====== DATA EXTRACT

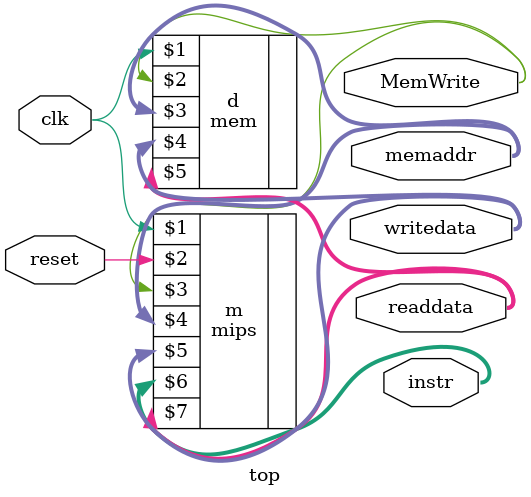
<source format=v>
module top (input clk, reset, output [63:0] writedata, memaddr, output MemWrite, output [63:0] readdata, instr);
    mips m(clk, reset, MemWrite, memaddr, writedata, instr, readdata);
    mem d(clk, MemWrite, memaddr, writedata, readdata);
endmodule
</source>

============
====== DATA EXTRACT

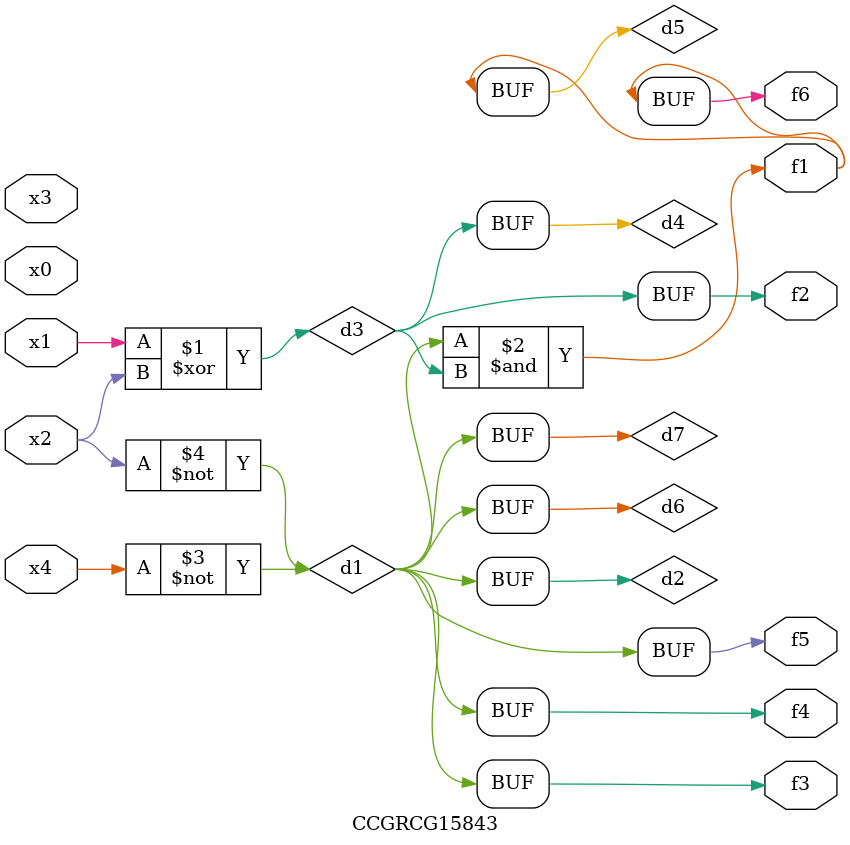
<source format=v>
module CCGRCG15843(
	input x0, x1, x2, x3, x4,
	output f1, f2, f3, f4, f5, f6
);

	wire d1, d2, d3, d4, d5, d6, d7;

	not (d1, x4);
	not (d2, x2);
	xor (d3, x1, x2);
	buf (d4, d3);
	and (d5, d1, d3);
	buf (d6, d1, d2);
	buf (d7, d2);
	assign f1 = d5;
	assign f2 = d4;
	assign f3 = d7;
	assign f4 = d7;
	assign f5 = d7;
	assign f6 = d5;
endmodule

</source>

============
====== DATA EXTRACT

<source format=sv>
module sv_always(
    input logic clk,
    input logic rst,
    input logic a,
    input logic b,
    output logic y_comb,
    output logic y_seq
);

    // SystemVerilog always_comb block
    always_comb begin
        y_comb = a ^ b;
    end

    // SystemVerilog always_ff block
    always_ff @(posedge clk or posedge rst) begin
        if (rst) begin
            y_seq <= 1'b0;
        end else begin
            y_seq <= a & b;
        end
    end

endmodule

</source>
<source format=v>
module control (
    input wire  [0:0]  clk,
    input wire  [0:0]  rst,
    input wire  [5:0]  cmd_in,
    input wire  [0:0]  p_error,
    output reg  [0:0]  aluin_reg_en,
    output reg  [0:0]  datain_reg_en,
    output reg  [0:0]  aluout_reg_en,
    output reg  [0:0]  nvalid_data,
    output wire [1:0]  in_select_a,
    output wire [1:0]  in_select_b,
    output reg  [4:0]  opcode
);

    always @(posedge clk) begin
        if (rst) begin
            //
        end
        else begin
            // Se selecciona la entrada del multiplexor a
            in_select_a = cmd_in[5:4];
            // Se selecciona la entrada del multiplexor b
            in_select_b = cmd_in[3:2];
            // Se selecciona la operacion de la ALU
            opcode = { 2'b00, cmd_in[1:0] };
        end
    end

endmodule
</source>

============

-- TASK TO CARRY OUT --
Would you copy out each line of the records above where the word "block" occurs?

-- EXERCISE OUTPUT --
    // SystemVerilog always_comb block
    // SystemVerilog always_ff block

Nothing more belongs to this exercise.